Valassis Announces Pricing of Zero Coupon Convertible Senior Notes
Friday, May 25, 2001
LIVONIA, Mich., May 24 -- Valassis (NYSE: VCI) announced today that it established the terms of its 20-year, zero coupon convertible senior notes. Valassis previously announced that it was offering the notes for sale to qualified institutional investors through a private placement. The notes will be sold for an issue price of $551.26 per $1,000 principal amount at maturity. The issue price represents a yield to maturity of 3.0 percent per year. Valassis will issue notes with an aggregate issue price of approximately $150 million (approximately $272.1 million aggregate principal amount at maturity). Valassis has also granted the initial purchaser of the offering a 30-day option to purchase additional notes with an aggregate issue price of approximately $15 million (representing approximately $27.2 million in additional aggregate principal amount at maturity). Valassis may call the notes in whole or in part on or after June 6, 2006. Holders may require Valassis to repurchase the notes at specified prices on the third, fifth, tenth and fifteenth anniversaries of the closing date of the notes. On the third and fifth anniversaries, Valassis may pay the repurchase price in cash or shares of Valassis common stock, or a combination thereof.

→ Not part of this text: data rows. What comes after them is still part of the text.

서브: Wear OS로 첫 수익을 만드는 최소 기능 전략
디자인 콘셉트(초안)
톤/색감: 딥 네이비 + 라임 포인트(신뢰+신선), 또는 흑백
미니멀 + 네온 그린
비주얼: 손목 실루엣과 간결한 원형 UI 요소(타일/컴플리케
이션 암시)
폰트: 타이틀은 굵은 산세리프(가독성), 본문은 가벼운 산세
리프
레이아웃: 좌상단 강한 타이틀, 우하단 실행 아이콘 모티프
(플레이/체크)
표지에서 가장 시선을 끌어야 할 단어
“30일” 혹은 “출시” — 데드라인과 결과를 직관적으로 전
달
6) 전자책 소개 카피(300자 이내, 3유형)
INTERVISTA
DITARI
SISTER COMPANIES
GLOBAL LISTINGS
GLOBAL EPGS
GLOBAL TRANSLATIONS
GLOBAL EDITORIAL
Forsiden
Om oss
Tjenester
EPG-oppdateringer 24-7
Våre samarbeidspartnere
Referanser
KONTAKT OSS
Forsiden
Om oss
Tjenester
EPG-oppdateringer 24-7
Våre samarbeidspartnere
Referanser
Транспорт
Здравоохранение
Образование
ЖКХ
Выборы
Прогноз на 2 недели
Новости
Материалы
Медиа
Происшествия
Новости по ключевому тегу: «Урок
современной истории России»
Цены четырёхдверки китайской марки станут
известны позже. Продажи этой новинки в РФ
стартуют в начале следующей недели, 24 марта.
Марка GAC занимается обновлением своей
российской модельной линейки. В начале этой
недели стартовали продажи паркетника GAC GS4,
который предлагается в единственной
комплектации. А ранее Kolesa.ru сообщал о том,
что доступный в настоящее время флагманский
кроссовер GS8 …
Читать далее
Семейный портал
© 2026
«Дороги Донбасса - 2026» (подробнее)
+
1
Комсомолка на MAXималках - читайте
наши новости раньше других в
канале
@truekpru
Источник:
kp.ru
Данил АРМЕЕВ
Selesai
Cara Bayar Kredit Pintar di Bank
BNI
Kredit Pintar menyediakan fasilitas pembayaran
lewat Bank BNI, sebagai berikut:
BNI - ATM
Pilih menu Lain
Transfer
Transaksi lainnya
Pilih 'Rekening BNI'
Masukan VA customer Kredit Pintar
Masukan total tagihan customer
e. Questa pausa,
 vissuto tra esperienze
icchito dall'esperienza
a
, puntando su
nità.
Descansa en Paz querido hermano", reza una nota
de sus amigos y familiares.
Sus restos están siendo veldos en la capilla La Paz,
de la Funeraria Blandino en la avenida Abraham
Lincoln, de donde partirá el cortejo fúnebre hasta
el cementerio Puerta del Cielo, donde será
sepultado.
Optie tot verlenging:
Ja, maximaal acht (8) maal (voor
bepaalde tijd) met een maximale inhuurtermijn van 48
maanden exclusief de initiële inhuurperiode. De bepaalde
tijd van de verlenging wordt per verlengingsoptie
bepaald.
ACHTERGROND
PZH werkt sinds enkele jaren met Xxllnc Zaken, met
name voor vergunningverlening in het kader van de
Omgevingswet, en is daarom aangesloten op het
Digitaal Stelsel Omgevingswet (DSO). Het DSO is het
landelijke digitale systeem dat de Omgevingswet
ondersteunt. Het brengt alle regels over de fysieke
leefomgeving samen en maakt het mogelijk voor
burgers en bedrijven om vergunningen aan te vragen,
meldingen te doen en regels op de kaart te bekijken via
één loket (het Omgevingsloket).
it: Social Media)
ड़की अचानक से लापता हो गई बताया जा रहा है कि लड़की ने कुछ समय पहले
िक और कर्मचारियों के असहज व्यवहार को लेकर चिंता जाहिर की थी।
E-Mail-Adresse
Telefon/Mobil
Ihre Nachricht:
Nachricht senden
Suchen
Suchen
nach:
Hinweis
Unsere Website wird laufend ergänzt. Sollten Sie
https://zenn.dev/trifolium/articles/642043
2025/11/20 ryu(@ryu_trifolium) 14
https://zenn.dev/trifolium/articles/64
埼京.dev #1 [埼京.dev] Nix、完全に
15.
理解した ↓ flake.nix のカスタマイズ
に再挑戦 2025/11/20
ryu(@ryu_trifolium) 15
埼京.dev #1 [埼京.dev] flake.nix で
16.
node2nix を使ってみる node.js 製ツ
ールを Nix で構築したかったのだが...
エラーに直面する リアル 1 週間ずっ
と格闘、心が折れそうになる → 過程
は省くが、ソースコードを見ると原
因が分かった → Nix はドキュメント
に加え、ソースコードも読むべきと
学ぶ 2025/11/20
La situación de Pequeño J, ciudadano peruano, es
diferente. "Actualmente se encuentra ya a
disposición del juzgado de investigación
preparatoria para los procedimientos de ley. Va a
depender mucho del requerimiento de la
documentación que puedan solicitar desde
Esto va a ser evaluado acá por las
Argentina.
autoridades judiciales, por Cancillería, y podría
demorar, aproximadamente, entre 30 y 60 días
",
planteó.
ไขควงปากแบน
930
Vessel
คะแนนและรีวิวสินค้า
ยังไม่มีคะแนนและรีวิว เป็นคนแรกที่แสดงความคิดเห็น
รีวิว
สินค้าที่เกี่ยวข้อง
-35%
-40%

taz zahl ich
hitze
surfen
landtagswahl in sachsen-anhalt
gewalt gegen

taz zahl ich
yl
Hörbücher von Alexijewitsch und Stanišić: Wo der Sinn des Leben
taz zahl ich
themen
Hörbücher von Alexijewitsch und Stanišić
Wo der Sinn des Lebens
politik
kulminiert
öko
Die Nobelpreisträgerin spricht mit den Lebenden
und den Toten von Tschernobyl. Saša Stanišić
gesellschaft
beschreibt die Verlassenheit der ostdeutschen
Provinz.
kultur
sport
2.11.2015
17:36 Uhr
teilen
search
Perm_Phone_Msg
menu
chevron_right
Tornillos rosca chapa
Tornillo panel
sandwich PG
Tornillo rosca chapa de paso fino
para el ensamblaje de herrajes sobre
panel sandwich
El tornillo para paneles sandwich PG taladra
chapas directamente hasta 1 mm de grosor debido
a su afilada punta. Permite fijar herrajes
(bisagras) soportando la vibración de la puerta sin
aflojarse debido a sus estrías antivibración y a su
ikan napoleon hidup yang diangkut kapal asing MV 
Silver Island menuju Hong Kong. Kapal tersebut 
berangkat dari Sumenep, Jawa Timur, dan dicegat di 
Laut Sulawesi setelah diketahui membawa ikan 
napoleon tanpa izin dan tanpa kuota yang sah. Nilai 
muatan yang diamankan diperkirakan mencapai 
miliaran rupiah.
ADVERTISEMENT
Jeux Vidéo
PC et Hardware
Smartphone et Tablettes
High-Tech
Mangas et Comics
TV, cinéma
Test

The notes are generally convertible at the option of the holders into 11.8316 shares of Valassis' common stock per $1,000 face amount of note (equivalent at issuance to $46.592 per share of common stock), subject to certain adjustments, provided that the common stock has traded at or above 120% of the accreted convertible value ($55.91 as of the 5/23/01 market close) for 20 trading days out of any 30 trading-day period. The notes are also convertible under other certain circumstances. If the trading price of the notes exceeds 120% of the accreted value in any six month period after June 6, 2006, Valassis will pay holders contingent interest in the subsequent six month period equal to the cash dividends, if any, payable on Valassis' common stock subject to a minimum of 0.30% of the conversion value of the notes. As previously announced, Valassis intends to use the net proceeds of the offering primarily to pay down existing indebtedness and for general corporate purposes. Consummation of the sale of the notes is subject to customary closing conditions, and there can be no assurance that the offering of the notes will be consummated. Closing is scheduled for June 6, 2001.